Whatever could have happened to all those lofty traditions on the holy day of Ramzan Eid this year? Of course, a judicial commission headed by a former judge of the State High Court has been set up to investigate the Kishtwar riots, and the nation will hope that it will identify the culprits. But where is the guarantee that its recommendations will be acted upon by the State and the Central governments? After all, the report of the Srikrishna Commission, which investigated the Mumbai carnage of 1993, has been consigned to the archives for possible reference by future generations; not a single of its recommendations has been implemented.
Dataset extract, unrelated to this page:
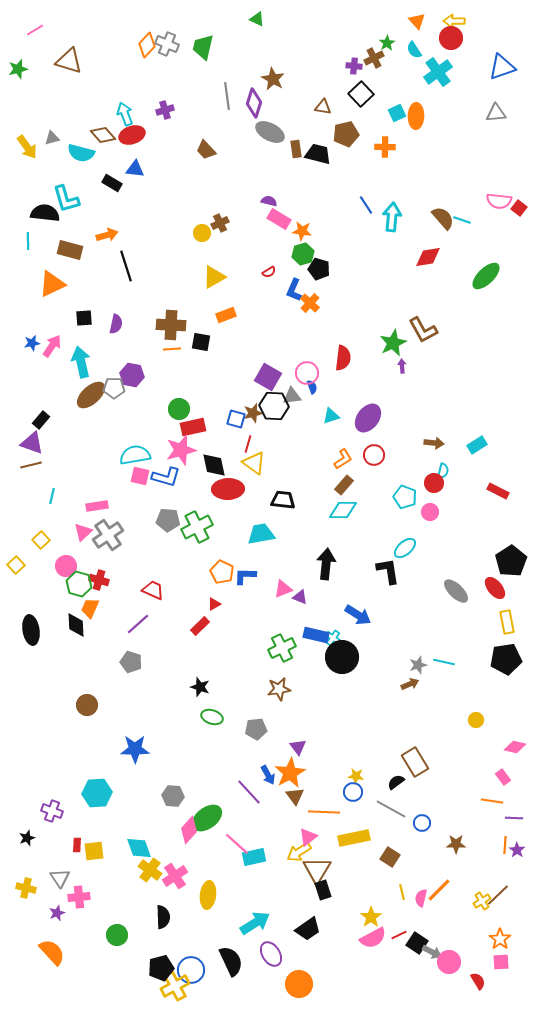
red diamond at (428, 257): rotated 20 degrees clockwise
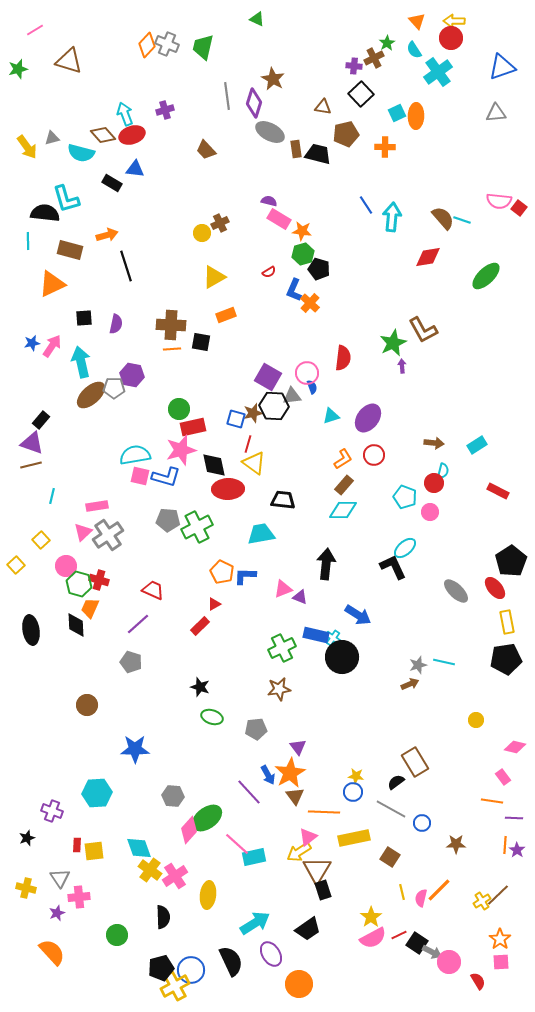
black L-shape at (388, 571): moved 5 px right, 4 px up; rotated 16 degrees counterclockwise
That is true also of reports on all riots from those in Malliana to those in Meerut and Bhagalpur. If the Government lacks either the political will or the courage, or both, to implement ruthlessly the recommendations of such commissions, why does it appoint them in the first instance? It is good that the Minister of State for Home Affairs in the J&K government has resigned after he was accused of complicity in the Kishtwar riots, because if the judicial commission exonerates him of the charge he can be reinstated with greater dignity.

Pending that event, politicians of all parties should be prevented from visiting trouble spots, whether after a bomb blast as at Dilsukhnagar in Hyderabad or in Kishtwar after the current riots. Through such visits, they only delay investigation as the police or paramilitary forces find it more prudent to protect them than to continue with their investigations by neglecting them. No political leader around has “the healing touch”.